Aynı zamanda, OLAF raporu, Avrupa sınır koruma ajansı Frontex'in bu benzeri görülmemiş insan hakları ihlallerinde nasıl bir suç ortağı haline geldiğini gösteriyor.
Suç ortaklığına dair ortaya çıkan kanıtlar:
- Frontex liderliği, şüpheli vakaları kendi temel haklar görevlilerine defalarca sakladı ve onların çalışmalarını engelledi.
- Ajans, ihlalleri kaydetmeyi durdurmak için hava gözetimini geri çekti.
- Geri itmeleri yapan bazı Yunan kuruluşlarına ortak finansman sağladı.
- Ajansı denetlemekle suçlanan organları yanlış yönlendirdi.

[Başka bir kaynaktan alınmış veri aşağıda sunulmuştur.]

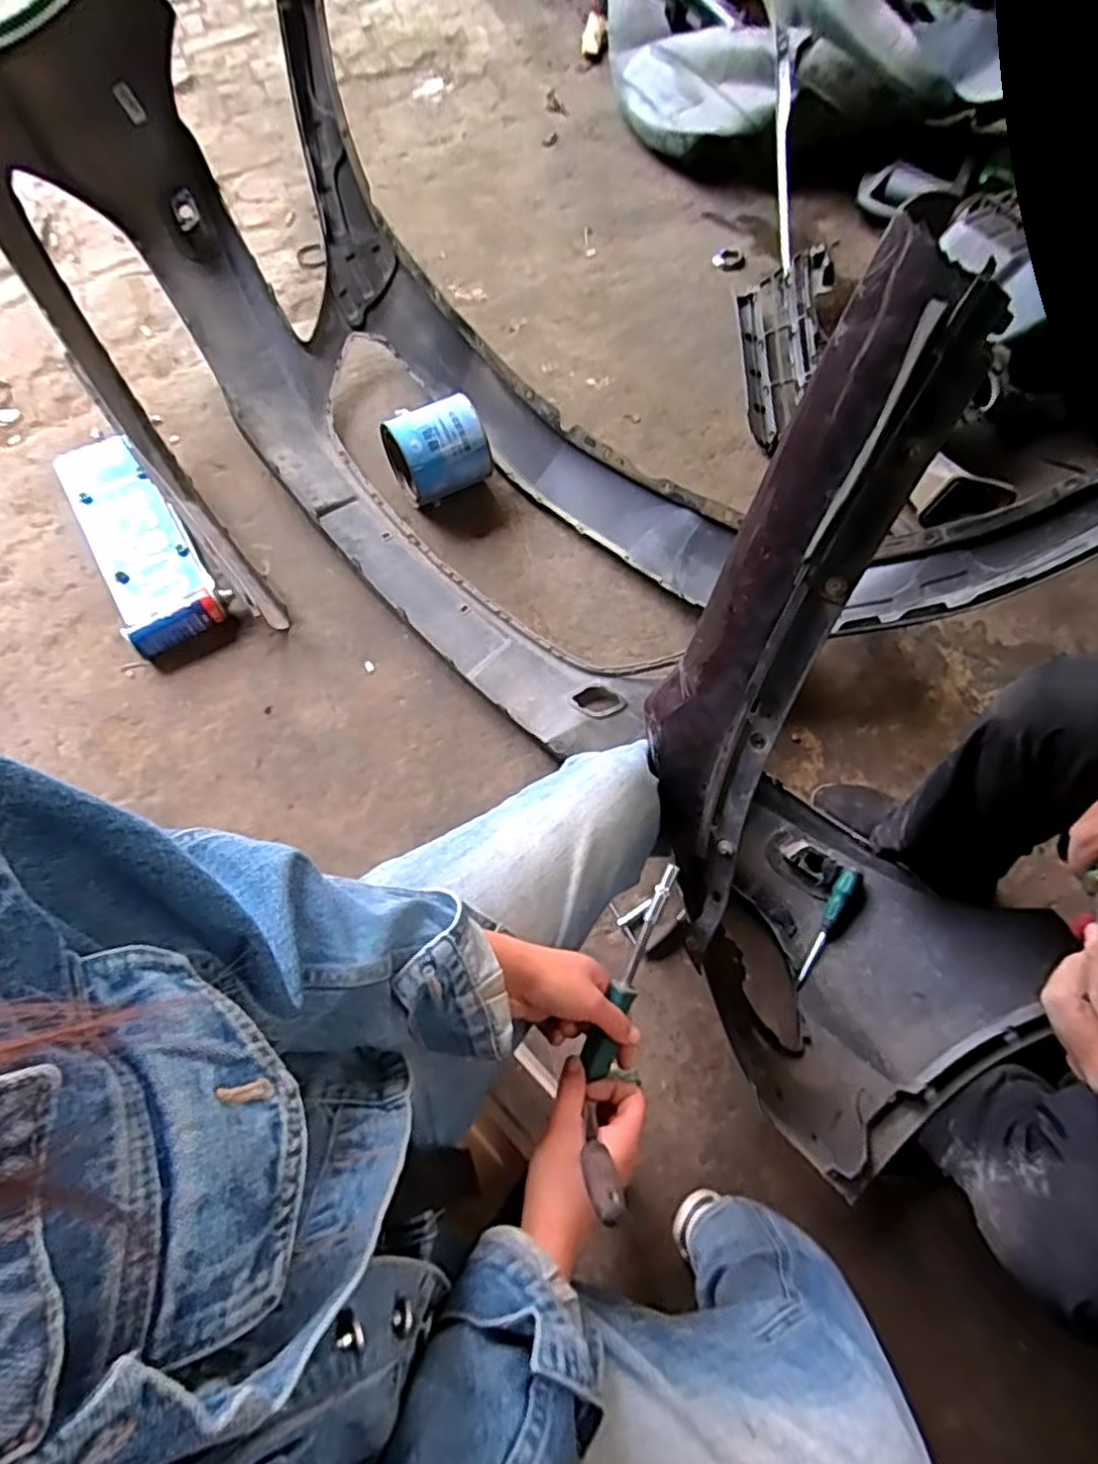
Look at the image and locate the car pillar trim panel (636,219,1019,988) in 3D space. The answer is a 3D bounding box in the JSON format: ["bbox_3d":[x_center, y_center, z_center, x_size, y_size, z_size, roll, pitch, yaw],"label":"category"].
[{"bbox_3d":[0.186,-0.073,0.623,0.130,0.602,0.078,19,33,7],"label":"car pillar trim panel"}]

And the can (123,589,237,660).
[{"bbox_3d":[-0.631,-0.192,1.206,0.186,0.059,0.062,-32,73,-11],"label":"can"}]

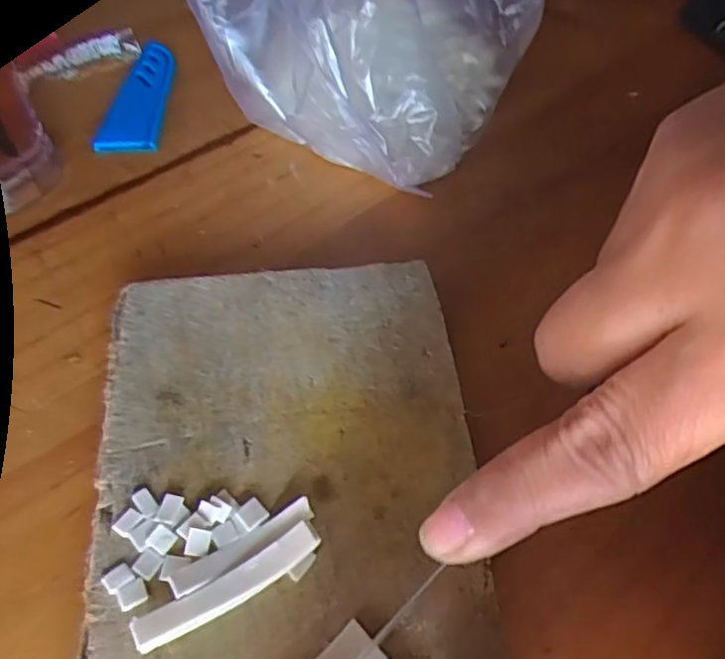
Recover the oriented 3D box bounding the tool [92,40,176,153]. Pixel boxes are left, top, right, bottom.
[{"bbox_3d":[-0.106,-0.113,0.313,0.028,0.005,0.087,-1,50,-1],"label":"tool"}]

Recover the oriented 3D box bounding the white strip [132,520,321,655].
[{"bbox_3d":[-0.032,0.061,0.157,0.046,0.006,0.008,-27,56,-21],"label":"white strip"}]

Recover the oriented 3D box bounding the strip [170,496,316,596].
[{"bbox_3d":[-0.030,0.054,0.164,0.038,0.004,0.007,-26,55,-20],"label":"strip"}]

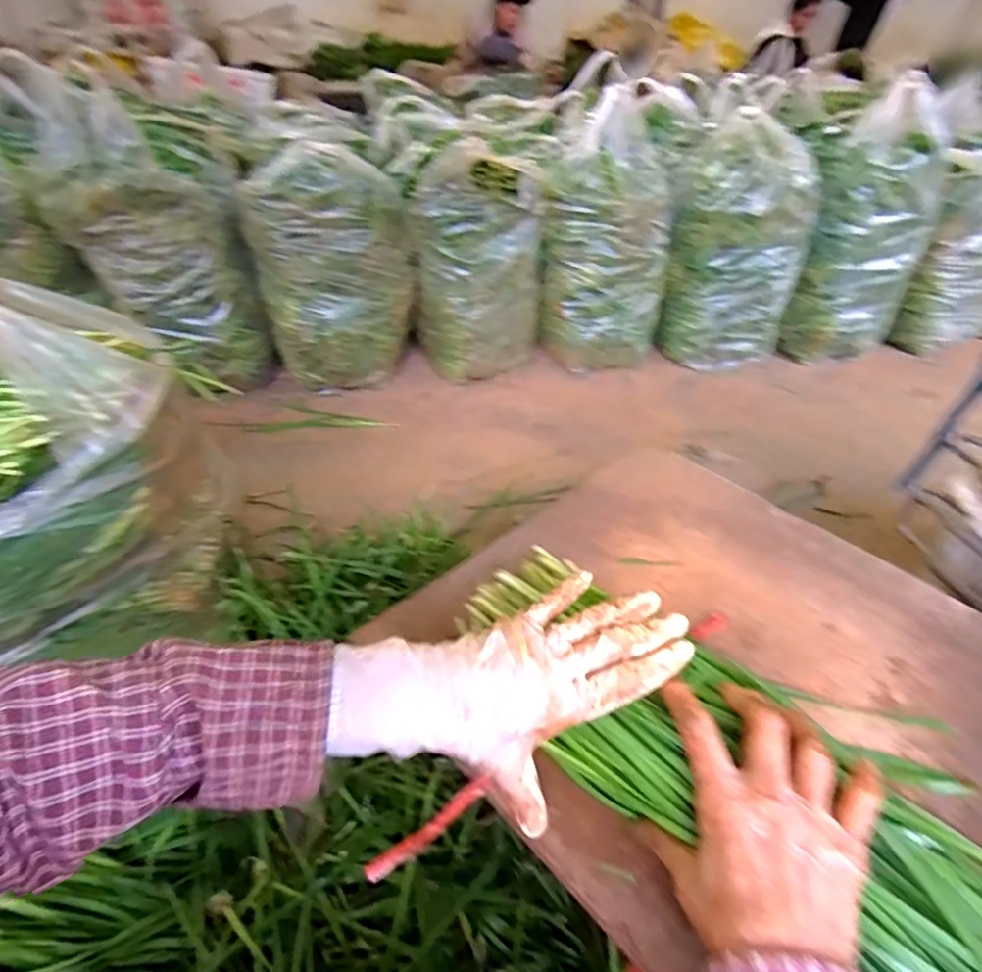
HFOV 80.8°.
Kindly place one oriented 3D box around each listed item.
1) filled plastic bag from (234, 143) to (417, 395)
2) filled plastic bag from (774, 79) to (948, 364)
[{"bbox_3d":[-0.373,-0.493,1.363,0.344,0.487,0.221,-13,43,-18],"label":"filled plastic bag"},{"bbox_3d":[0.959,-0.679,1.534,0.303,0.597,0.309,6,41,4],"label":"filled plastic bag"}]

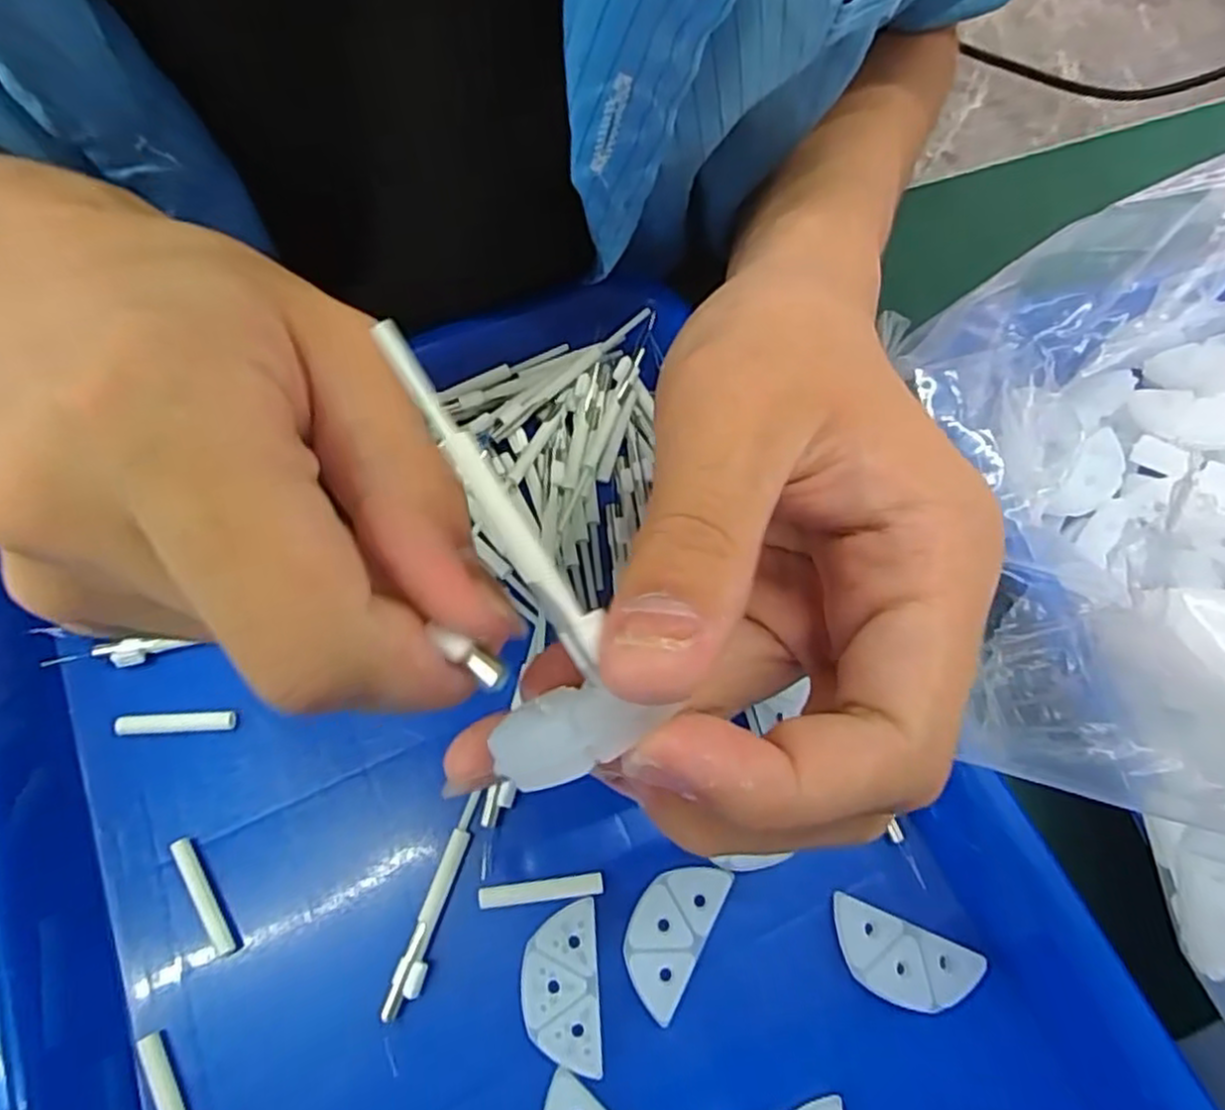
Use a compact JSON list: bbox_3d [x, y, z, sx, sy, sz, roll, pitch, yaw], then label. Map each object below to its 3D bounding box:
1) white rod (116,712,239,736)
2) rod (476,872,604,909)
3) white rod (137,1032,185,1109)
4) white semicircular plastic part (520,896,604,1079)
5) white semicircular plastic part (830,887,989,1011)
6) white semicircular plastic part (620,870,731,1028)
[{"bbox_3d":[-0.130,0.050,0.220,0.034,0.004,0.006,-3,68,-2],"label":"white rod"},{"bbox_3d":[-0.020,0.091,0.201,0.033,0.004,0.006,-6,68,-3],"label":"rod"},{"bbox_3d":[-0.110,0.137,0.183,0.005,0.004,0.033,-31,71,-12],"label":"white rod"},{"bbox_3d":[-0.014,0.112,0.191,0.020,0.004,0.038,-3,68,-2],"label":"white semicircular plastic part"},{"bbox_3d":[0.076,0.106,0.194,0.037,0.007,0.019,22,69,8],"label":"white semicircular plastic part"},{"bbox_3d":[0.015,0.100,0.197,0.020,0.005,0.038,27,70,10],"label":"white semicircular plastic part"}]

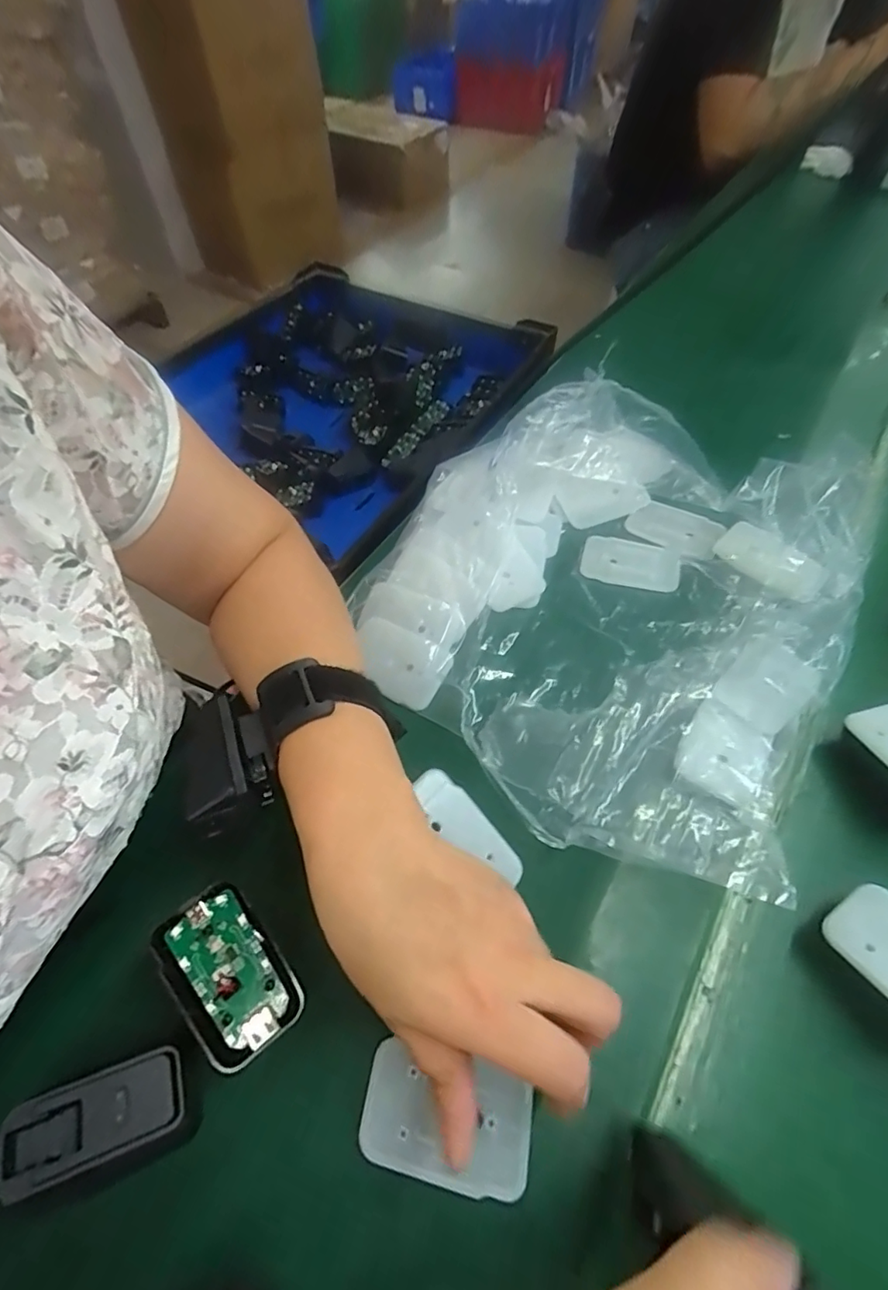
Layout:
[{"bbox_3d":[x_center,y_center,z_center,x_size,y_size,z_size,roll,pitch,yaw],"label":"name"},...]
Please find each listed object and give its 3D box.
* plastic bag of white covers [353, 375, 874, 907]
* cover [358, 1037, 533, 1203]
[{"bbox_3d":[0.103,-0.046,0.340,0.297,0.091,0.289,37,65,23],"label":"plastic bag of white covers"},{"bbox_3d":[0.001,0.201,0.228,0.070,0.004,0.040,7,57,10],"label":"cover"}]

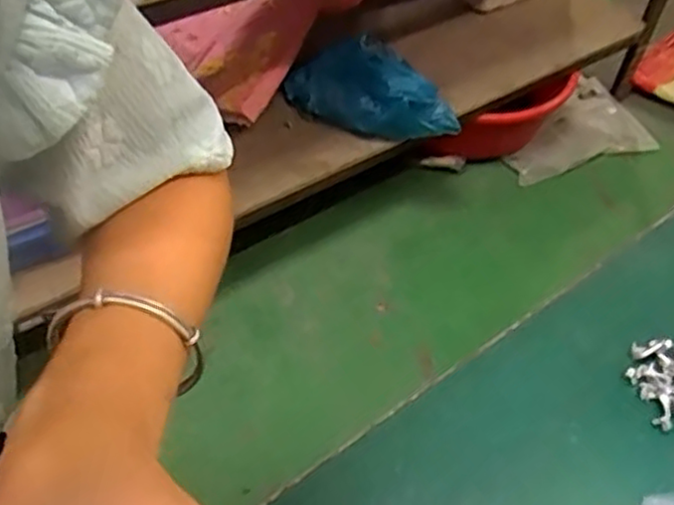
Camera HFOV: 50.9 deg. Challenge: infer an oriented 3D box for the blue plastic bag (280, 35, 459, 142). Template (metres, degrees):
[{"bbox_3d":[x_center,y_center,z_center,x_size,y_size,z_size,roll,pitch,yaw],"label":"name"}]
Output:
[{"bbox_3d":[0.053,-0.267,1.187,0.307,0.117,0.106,15,50,7],"label":"blue plastic bag"}]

Geri itmelerin "ciddi veya kalıcı yasal ihlaller" olduğu açık olsa da, Frontex, Frontex düzenlemelerinin 46. Maddesinde belirtildiği gibi ortak operasyonlardan çekilmedi.
SPIGEL RAPORU YAYINLADI
Şimdiye kadar, sadece birkaç kişi rapora erişebildi. Buna Avrupa Komisyonu temsilcileri, Frontex yönetim kurulu, bazı MEP'ler ve OLAF'ın kendisi dahil.
Şimdi SPIEGEL, OLAF raporunun tam metnini yayınladı. Rapor kamuoyunun büyük ilgisini çekti. Avrupalılara sınırlarında sığınmacılara nasıl davranıldağını göstermesi açısında önemli bir haber olarak kayıtlara geçti.
GEÇİÇİ PATRONDAN YALANLAMA
Bugüne kadar önde gelen Yunan yetkililer raporu okumadıklarını söylüyorlar. Sorumlu AB Komiseri Margaritis Schinas, ciddi iddialar hakkında kendisini bilgilendirip bilgilendirmediğini söylemek istemiyor.
Ve bugüne kadar, Frontex'in geçici direktörü Aija Kalnaja, ajansı tüm kurallara uymuş gibi davranıyor.
Geçen hafta, "Frontex'in Ege'deki eylemlerinin geçerli yasal çerçeveye uygun olarak gerçekleştirildiğini bir kez daha vurgulamak isteriz" dedi.
OLAF müfettişlerinin soruşturma raporunu kim okursa, bunun yanlış olduğu sonucuna varmalıdır.
RAPOR KAMUOYUNA AÇIKLANMALI
Avukat Laura Salzano gibi bazı hukukçular, diğer şeylerin yanı sıra AB'nin raporu kamuya açık hale getirmesi gerektiğini savunuyorlar, çünkü geri itme mağdurları soruşturmanın sonucunda mahkemeye başvurabilirler.